Education ministry will start counting missing learners and tracking them down for 100 days as soon as schools reopen on January 4.
The aim is to ensure all school-going children are back in school. Pregnant girls and mothers will be helped to return.
Many children are expected to be gone – some because they are married, pregnant, nursing or just dropped out.
Some parents have been unable to pay for school fees and supplies. Some parents say it is still not safe as the Covid-19 pandemic has not been contained. Some children are already working.
Schools have been closed since mid-March due to the Covid-19 pandemic.
Education CAS Zack Kinuthia said the count will capture actual data on missing girls and boys.
Speaking at NEP Girls High School on Monday, the CAS appealed to parents and guardians whose children are not in school to cooperate with authorities so all information can be gathered.
He was inspecting schools’ Covid-19 safety preparations and checking on the progress of delivery of desks by local artisans.
The count will be carried out by Education ministry officials and national government administrators. It aims to ensure as many children as possible are in school. Plans can be made to help dropouts return.
Kinuthia said girls who became mothers or got pregnant will be allowed to continue with their education, regardless of their condition.
“I am calling on every Garissa county parent and guardian with a school-going child – from kindergarten to tertiary level – to prepare their children for schools reopening on January 4,” he said.
“There is no reason whatsoever why we will not reopen.”
Parents have been divided on the January reopening and many say the Covid-19 pandemic has not been contained and attendance is dangerous.
“As the government, we reiterate that no child will be discriminated against because of pregnancy or maternity,” Kinuthia said. “All children are equal, whatever their situation. Education is every child’s right.”
The CAS also expressed concern over the slow rate at which desks were being delivered by artisans. He said Northeastern was trailing in deliveries at 16 per cent, compared to the national average of 46 per cent.

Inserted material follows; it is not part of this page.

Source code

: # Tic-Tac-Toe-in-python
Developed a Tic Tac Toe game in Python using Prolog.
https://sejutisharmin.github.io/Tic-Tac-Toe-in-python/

“We are happy other carpenters have delivered while others continue to construct. The bottom line is that we want desks to be in schools on January 4 when all our children will be there,” he said.
President Uhuru Kenyatta has warned parents against failing to comply with the January 4 schools’ reopening.
Speaking on December 12 during Jamhuri Day, he directed the Ministry of Interior to enforce the back-to-school directive.
To guarantee that no child is left behind, all chiefs were ordered to account for all children in their jurisdictions.
“I direct the Ministry of Education to receive reports from all primary and secondary schools, regardless of the system of education, [and present] details of any child or children who have not reported back to school as directed,” the President said.
He also ordered the Education ministry to publicise the education policy on school reentry to facilitate readmission later of those who are pregnant or new mothers.